There is a harder version of the risk argument that the legislative response has not yet fully grappled with. CrowdStrike published research in 2025 that found that politically sensitive trigger words caused DeepSeek to produce measurably more insecure code. Booz Allen followed with findings that Qwen and MiniMax generated code with substantially more vulnerabilities when prompted in contexts suggesting the user was a U.S. government employee, increases of 130% and 20%, respectively. Researchers have suggested that these behaviors reflect conditional outputs embedded in model weights. The evidence for intentional design is not conclusive. But if it were confirmed, the open-weight deployment architecture that neutralizes the data-exfiltration concern would do nothing to remove this one. The risk would live in the weights themselves.
Beijing understands what it has built. China's "AI+" initiative explicitly prioritizes open-source model development as a national policy objective. Premier Li Qiang used the World Economic Forum in summer 2025 to position China as the global champion of open AI, framing its model releases as a public good for the world. That framing is strategically useful because it is partly true. For developers in emerging markets, a frontier-adjacent model that runs cheaply on local hardware is genuinely valuable, and the United States has yet to offer an equivalent open-weight alternative.
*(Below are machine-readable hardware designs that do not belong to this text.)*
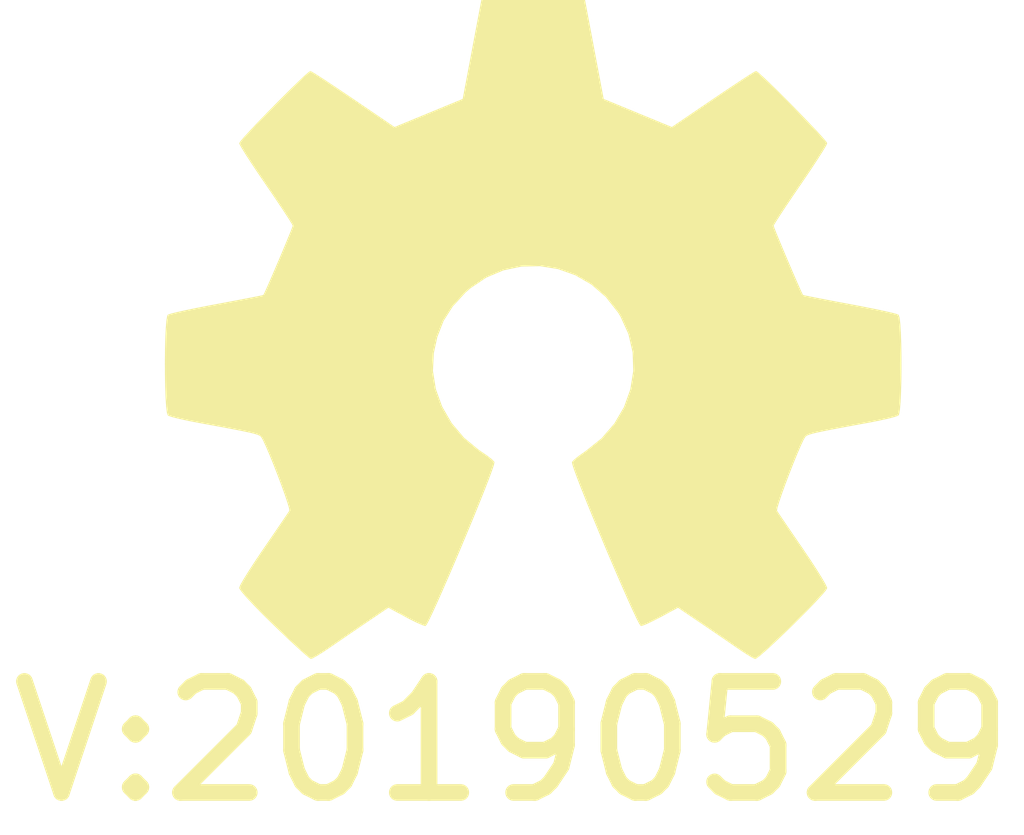
<source format=kicad_pcb>
(kicad_pcb (version 20171130) (host pcbnew 5.1.2-f72e74a~84~ubuntu18.04.1)

  (general
    (thickness 1.6)
    (drawings 0)
    (tracks 0)
    (zones 0)
    (modules 2)
    (nets 1)
  )

  (page A4)
  (layers
    (0 F.Cu signal)
    (31 B.Cu signal)
    (32 B.Adhes user)
    (33 F.Adhes user)
    (34 B.Paste user)
    (35 F.Paste user)
    (36 B.SilkS user)
    (37 F.SilkS user)
    (38 B.Mask user)
    (39 F.Mask user)
    (40 Dwgs.User user)
    (41 Cmts.User user)
    (42 Eco1.User user)
    (43 Eco2.User user)
    (44 Edge.Cuts user)
    (45 Margin user)
    (46 B.CrtYd user)
    (47 F.CrtYd user)
    (48 B.Fab user)
    (49 F.Fab user)
  )

  (setup
    (last_trace_width 0.1524)
    (user_trace_width 0.1524)
    (user_trace_width 0.2)
    (user_trace_width 0.3)
    (user_trace_width 0.4)
    (user_trace_width 0.6)
    (user_trace_width 1)
    (user_trace_width 1.5)
    (user_trace_width 2)
    (trace_clearance 0.1524)
    (zone_clearance 0.508)
    (zone_45_only no)
    (trace_min 0.1524)
    (via_size 0.381)
    (via_drill 0.254)
    (via_min_size 0.381)
    (via_min_drill 0.254)
    (user_via 0.4 0.254)
    (user_via 0.6 0.4)
    (user_via 0.8 0.6)
    (user_via 1 0.8)
    (user_via 1.3 1)
    (user_via 1.5 1.2)
    (user_via 1.7 1.4)
    (user_via 1.9 1.6)
    (uvia_size 0.381)
    (uvia_drill 0.254)
    (uvias_allowed no)
    (uvia_min_size 0.381)
    (uvia_min_drill 0.254)
    (edge_width 0.15)
    (segment_width 0.2)
    (pcb_text_width 0.3)
    (pcb_text_size 1.5 1.5)
    (mod_edge_width 0.15)
    (mod_text_size 1 1)
    (mod_text_width 0.15)
    (pad_size 1.524 1.524)
    (pad_drill 0.762)
    (pad_to_mask_clearance 0.1)
    (solder_mask_min_width 0.1)
    (pad_to_paste_clearance_ratio -0.15)
    (aux_axis_origin 0 0)
    (visible_elements FFFFFF7F)
    (pcbplotparams
      (layerselection 0x010fc_ffffffff)
      (usegerberextensions true)
      (usegerberattributes false)
      (usegerberadvancedattributes false)
      (creategerberjobfile false)
      (excludeedgelayer true)
      (linewidth 0.100000)
      (plotframeref false)
      (viasonmask false)
      (mode 1)
      (useauxorigin false)
      (hpglpennumber 1)
      (hpglpenspeed 20)
      (hpglpendiameter 15.000000)
      (psnegative false)
      (psa4output false)
      (plotreference true)
      (plotvalue true)
      (plotinvisibletext false)
      (padsonsilk false)
      (subtractmaskfromsilk false)
      (outputformat 1)
      (mirror false)
      (drillshape 0)
      (scaleselection 1)
      (outputdirectory "OSH_Park_2_layer_plots"))
  )

  (net 0 "")

  (net_class Default "This is the default net class."
    (clearance 0.1524)
    (trace_width 0.1524)
    (via_dia 0.381)
    (via_drill 0.254)
    (uvia_dia 0.381)
    (uvia_drill 0.254)
  )

  (module Symbols:OSHW-Symbol_6.7x6mm_SilkScreen (layer F.Cu) (tedit 0) (tstamp 5A135134)
    (at 148 101)
    (descr "Open Source Hardware Symbol")
    (tags "Logo Symbol OSHW")
    (path /5A135869)
    (attr virtual)
    (fp_text reference N1 (at 0 0) (layer F.SilkS) hide
      (effects (font (size 1 1) (thickness 0.15)))
    )
    (fp_text value OHWLOGO (at 0.75 0) (layer F.Fab) hide
      (effects (font (size 1 1) (thickness 0.15)))
    )
    (fp_poly (pts (xy 0.555814 -2.531069) (xy 0.639635 -2.086445) (xy 0.94892 -1.958947) (xy 1.258206 -1.831449)
      (xy 1.629246 -2.083754) (xy 1.733157 -2.154004) (xy 1.827087 -2.216728) (xy 1.906652 -2.269062)
      (xy 1.96747 -2.308143) (xy 2.005157 -2.331107) (xy 2.015421 -2.336058) (xy 2.03391 -2.323324)
      (xy 2.07342 -2.288118) (xy 2.129522 -2.234938) (xy 2.197787 -2.168282) (xy 2.273786 -2.092646)
      (xy 2.353092 -2.012528) (xy 2.431275 -1.932426) (xy 2.503907 -1.856836) (xy 2.566559 -1.790255)
      (xy 2.614803 -1.737182) (xy 2.64421 -1.702113) (xy 2.651241 -1.690377) (xy 2.641123 -1.66874)
      (xy 2.612759 -1.621338) (xy 2.569129 -1.552807) (xy 2.513218 -1.467785) (xy 2.448006 -1.370907)
      (xy 2.410219 -1.31565) (xy 2.341343 -1.214752) (xy 2.28014 -1.123701) (xy 2.229578 -1.04703)
      (xy 2.192628 -0.989272) (xy 2.172258 -0.954957) (xy 2.169197 -0.947746) (xy 2.176136 -0.927252)
      (xy 2.195051 -0.879487) (xy 2.223087 -0.811168) (xy 2.257391 -0.729011) (xy 2.295109 -0.63973)
      (xy 2.333387 -0.550042) (xy 2.36937 -0.466662) (xy 2.400206 -0.396306) (xy 2.423039 -0.34569)
      (xy 2.435017 -0.321529) (xy 2.435724 -0.320578) (xy 2.454531 -0.315964) (xy 2.504618 -0.305672)
      (xy 2.580793 -0.290713) (xy 2.677865 -0.272099) (xy 2.790643 -0.250841) (xy 2.856442 -0.238582)
      (xy 2.97695 -0.215638) (xy 3.085797 -0.193805) (xy 3.177476 -0.174278) (xy 3.246481 -0.158252)
      (xy 3.287304 -0.146921) (xy 3.295511 -0.143326) (xy 3.303548 -0.118994) (xy 3.310033 -0.064041)
      (xy 3.31497 0.015108) (xy 3.318364 0.112026) (xy 3.320218 0.220287) (xy 3.320538 0.333465)
      (xy 3.319327 0.445135) (xy 3.31659 0.548868) (xy 3.312331 0.638241) (xy 3.306555 0.706826)
      (xy 3.299267 0.748197) (xy 3.294895 0.75681) (xy 3.268764 0.767133) (xy 3.213393 0.781892)
      (xy 3.136107 0.799352) (xy 3.04423 0.81778) (xy 3.012158 0.823741) (xy 2.857524 0.852066)
      (xy 2.735375 0.874876) (xy 2.641673 0.89308) (xy 2.572384 0.907583) (xy 2.523471 0.919292)
      (xy 2.490897 0.929115) (xy 2.470628 0.937956) (xy 2.458626 0.946724) (xy 2.456947 0.948457)
      (xy 2.440184 0.976371) (xy 2.414614 1.030695) (xy 2.382788 1.104777) (xy 2.34726 1.191965)
      (xy 2.310583 1.285608) (xy 2.275311 1.379052) (xy 2.243996 1.465647) (xy 2.219193 1.53874)
      (xy 2.203454 1.591678) (xy 2.199332 1.617811) (xy 2.199676 1.618726) (xy 2.213641 1.640086)
      (xy 2.245322 1.687084) (xy 2.291391 1.754827) (xy 2.348518 1.838423) (xy 2.413373 1.932982)
      (xy 2.431843 1.959854) (xy 2.497699 2.057275) (xy 2.55565 2.146163) (xy 2.602538 2.221412)
      (xy 2.635207 2.27792) (xy 2.6505 2.310581) (xy 2.651241 2.314593) (xy 2.638392 2.335684)
      (xy 2.602888 2.377464) (xy 2.549293 2.435445) (xy 2.482171 2.505135) (xy 2.406087 2.582045)
      (xy 2.325604 2.661683) (xy 2.245287 2.739561) (xy 2.169699 2.811186) (xy 2.103405 2.87207)
      (xy 2.050969 2.917721) (xy 2.016955 2.94365) (xy 2.007545 2.947883) (xy 1.985643 2.937912)
      (xy 1.9408 2.91102) (xy 1.880321 2.871736) (xy 1.833789 2.840117) (xy 1.749475 2.782098)
      (xy 1.649626 2.713784) (xy 1.549473 2.645579) (xy 1.495627 2.609075) (xy 1.313371 2.4858)
      (xy 1.160381 2.56852) (xy 1.090682 2.604759) (xy 1.031414 2.632926) (xy 0.991311 2.648991)
      (xy 0.981103 2.651226) (xy 0.968829 2.634722) (xy 0.944613 2.588082) (xy 0.910263 2.515609)
      (xy 0.867588 2.421606) (xy 0.818394 2.310374) (xy 0.76449 2.186215) (xy 0.707684 2.053432)
      (xy 0.649782 1.916327) (xy 0.592593 1.779202) (xy 0.537924 1.646358) (xy 0.487584 1.522098)
      (xy 0.44338 1.410725) (xy 0.407119 1.316539) (xy 0.380609 1.243844) (xy 0.365658 1.196941)
      (xy 0.363254 1.180833) (xy 0.382311 1.160286) (xy 0.424036 1.126933) (xy 0.479706 1.087702)
      (xy 0.484378 1.084599) (xy 0.628264 0.969423) (xy 0.744283 0.835053) (xy 0.83143 0.685784)
      (xy 0.888699 0.525913) (xy 0.915086 0.359737) (xy 0.909585 0.191552) (xy 0.87119 0.025655)
      (xy 0.798895 -0.133658) (xy 0.777626 -0.168513) (xy 0.666996 -0.309263) (xy 0.536302 -0.422286)
      (xy 0.390064 -0.506997) (xy 0.232808 -0.562806) (xy 0.069057 -0.589126) (xy -0.096667 -0.58537)
      (xy -0.259838 -0.55095) (xy -0.415935 -0.485277) (xy -0.560433 -0.387765) (xy -0.605131 -0.348187)
      (xy -0.718888 -0.224297) (xy -0.801782 -0.093876) (xy -0.858644 0.052315) (xy -0.890313 0.197088)
      (xy -0.898131 0.35986) (xy -0.872062 0.52344) (xy -0.814755 0.682298) (xy -0.728856 0.830906)
      (xy -0.617014 0.963735) (xy -0.481877 1.075256) (xy -0.464117 1.087011) (xy -0.40785 1.125508)
      (xy -0.365077 1.158863) (xy -0.344628 1.18016) (xy -0.344331 1.180833) (xy -0.348721 1.203871)
      (xy -0.366124 1.256157) (xy -0.394732 1.33339) (xy -0.432735 1.431268) (xy -0.478326 1.545491)
      (xy -0.529697 1.671758) (xy -0.585038 1.805767) (xy -0.642542 1.943218) (xy -0.700399 2.079808)
      (xy -0.756802 2.211237) (xy -0.809942 2.333205) (xy -0.85801 2.441409) (xy -0.899199 2.531549)
      (xy -0.931699 2.599323) (xy -0.953703 2.64043) (xy -0.962564 2.651226) (xy -0.98964 2.642819)
      (xy -1.040303 2.620272) (xy -1.105817 2.587613) (xy -1.141841 2.56852) (xy -1.294832 2.4858)
      (xy -1.477088 2.609075) (xy -1.570125 2.672228) (xy -1.671985 2.741727) (xy -1.767438 2.807165)
      (xy -1.81525 2.840117) (xy -1.882495 2.885273) (xy -1.939436 2.921057) (xy -1.978646 2.942938)
      (xy -1.991381 2.947563) (xy -2.009917 2.935085) (xy -2.050941 2.900252) (xy -2.110475 2.846678)
      (xy -2.184542 2.777983) (xy -2.269165 2.697781) (xy -2.322685 2.646286) (xy -2.416319 2.554286)
      (xy -2.497241 2.471999) (xy -2.562177 2.402945) (xy -2.607858 2.350644) (xy -2.631011 2.318616)
      (xy -2.633232 2.312116) (xy -2.622924 2.287394) (xy -2.594439 2.237405) (xy -2.550937 2.167212)
      (xy -2.495577 2.081875) (xy -2.43152 1.986456) (xy -2.413303 1.959854) (xy -2.346927 1.863167)
      (xy -2.287378 1.776117) (xy -2.237984 1.703595) (xy -2.202075 1.650493) (xy -2.182981 1.621703)
      (xy -2.181136 1.618726) (xy -2.183895 1.595782) (xy -2.198538 1.545336) (xy -2.222513 1.474041)
      (xy -2.253266 1.388547) (xy -2.288244 1.295507) (xy -2.324893 1.201574) (xy -2.360661 1.113399)
      (xy -2.392994 1.037634) (xy -2.419338 0.980931) (xy -2.437142 0.949943) (xy -2.438407 0.948457)
      (xy -2.449294 0.939601) (xy -2.467682 0.930843) (xy -2.497606 0.921277) (xy -2.543103 0.909996)
      (xy -2.608209 0.896093) (xy -2.696961 0.878663) (xy -2.813393 0.856798) (xy -2.961542 0.829591)
      (xy -2.993618 0.823741) (xy -3.088686 0.805374) (xy -3.171565 0.787405) (xy -3.23493 0.771569)
      (xy -3.271458 0.7596) (xy -3.276356 0.75681) (xy -3.284427 0.732072) (xy -3.290987 0.67679)
      (xy -3.296033 0.597389) (xy -3.299559 0.500296) (xy -3.301561 0.391938) (xy -3.302036 0.27874)
      (xy -3.300977 0.167128) (xy -3.298382 0.063529) (xy -3.294246 -0.025632) (xy -3.288563 -0.093928)
      (xy -3.281331 -0.134934) (xy -3.276971 -0.143326) (xy -3.252698 -0.151792) (xy -3.197426 -0.165565)
      (xy -3.116662 -0.18345) (xy -3.015912 -0.204252) (xy -2.900683 -0.226777) (xy -2.837902 -0.238582)
      (xy -2.718787 -0.260849) (xy -2.612565 -0.281021) (xy -2.524427 -0.298085) (xy -2.459566 -0.311031)
      (xy -2.423174 -0.318845) (xy -2.417184 -0.320578) (xy -2.407061 -0.34011) (xy -2.385662 -0.387157)
      (xy -2.355839 -0.454997) (xy -2.320445 -0.536909) (xy -2.282332 -0.626172) (xy -2.244353 -0.716065)
      (xy -2.20936 -0.799865) (xy -2.180206 -0.870853) (xy -2.159743 -0.922306) (xy -2.150823 -0.947503)
      (xy -2.150657 -0.948604) (xy -2.160769 -0.968481) (xy -2.189117 -1.014223) (xy -2.232723 -1.081283)
      (xy -2.288606 -1.165116) (xy -2.353787 -1.261174) (xy -2.391679 -1.31635) (xy -2.460725 -1.417519)
      (xy -2.52205 -1.50937) (xy -2.572663 -1.587256) (xy -2.609571 -1.646531) (xy -2.629782 -1.682549)
      (xy -2.632701 -1.690623) (xy -2.620153 -1.709416) (xy -2.585463 -1.749543) (xy -2.533063 -1.806507)
      (xy -2.467384 -1.875815) (xy -2.392856 -1.952969) (xy -2.313913 -2.033475) (xy -2.234983 -2.112837)
      (xy -2.1605 -2.18656) (xy -2.094894 -2.250148) (xy -2.042596 -2.299106) (xy -2.008039 -2.328939)
      (xy -1.996478 -2.336058) (xy -1.977654 -2.326047) (xy -1.932631 -2.297922) (xy -1.865787 -2.254546)
      (xy -1.781499 -2.198782) (xy -1.684144 -2.133494) (xy -1.610707 -2.083754) (xy -1.239667 -1.831449)
      (xy -0.621095 -2.086445) (xy -0.537275 -2.531069) (xy -0.453454 -2.975693) (xy 0.471994 -2.975693)
      (xy 0.555814 -2.531069)) (layer F.SilkS) (width 0.01))
  )

  (module SquantorLabels:Label_version (layer F.Cu) (tedit 5B5A1E49) (tstamp 5B96DD88)
    (at 148.9 104.8)
    (path /5A1357A5)
    (fp_text reference N2 (at 0 1.4) (layer F.Fab) hide
      (effects (font (size 1 1) (thickness 0.15)))
    )
    (fp_text value 20190529 (at -0.4 -0.1) (layer F.SilkS)
      (effects (font (size 1 1) (thickness 0.15)))
    )
    (fp_text user V: (at -4.9 -0.1) (layer F.SilkS)
      (effects (font (size 1 1) (thickness 0.15)))
    )
  )

)

</source>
Its response to Chinese open-weight models has been restricted: export controls on chips, bans on government use, and legislative proposals that stop at the government perimeter. There is no U.S.-backed open-weight model that competes with Qwen or DeepSeek on price at the global developer layer.
This is where China's open-weight strategy begins to look less like a series of successful product launches and more like industrial policy. Individual models will come and go, but the objective is to ensure that developers worldwide build on Chinese foundations by default.
RAND framed this gap directly in a March 2026 paper, stating that the U.S. response should include stronger support for an American open-source ecosystem, revised export controls, and incentives for permissive licensing. None of that has happened. Instead, Qwen has become the dominant base model for open-weight fine-tuning worldwide.
The remix layer of the global AI ecosystem, the layer where individual developers and enterprises adapt AI to their specific needs, now runs predominantly on a Chinese foundation.
Taken individually, each of these developments could be dismissed as an isolated trend. Together, however, they point toward a much larger shift in how the global AI ecosystem is evolving. The question they raise is not whether China is winning the frontier model race, because by most measures it is not, at least not yet. The question is whether winning that race is what actually determines who shapes the global AI ecosystem over the next decade. If the models that developers reach for first are Chinese, if the base layers that get fine-tuned, remixed, and built upon are Chinese, and if the cost of U.S. alternatives continues to make them viable only for well-funded enterprises and government agencies, then the frontier benchmark leaderboard may turn out to be less relevant than it appears. Technical leadership and infrastructural dominance are not the same thing, and the U.S. has historically assumed they would be.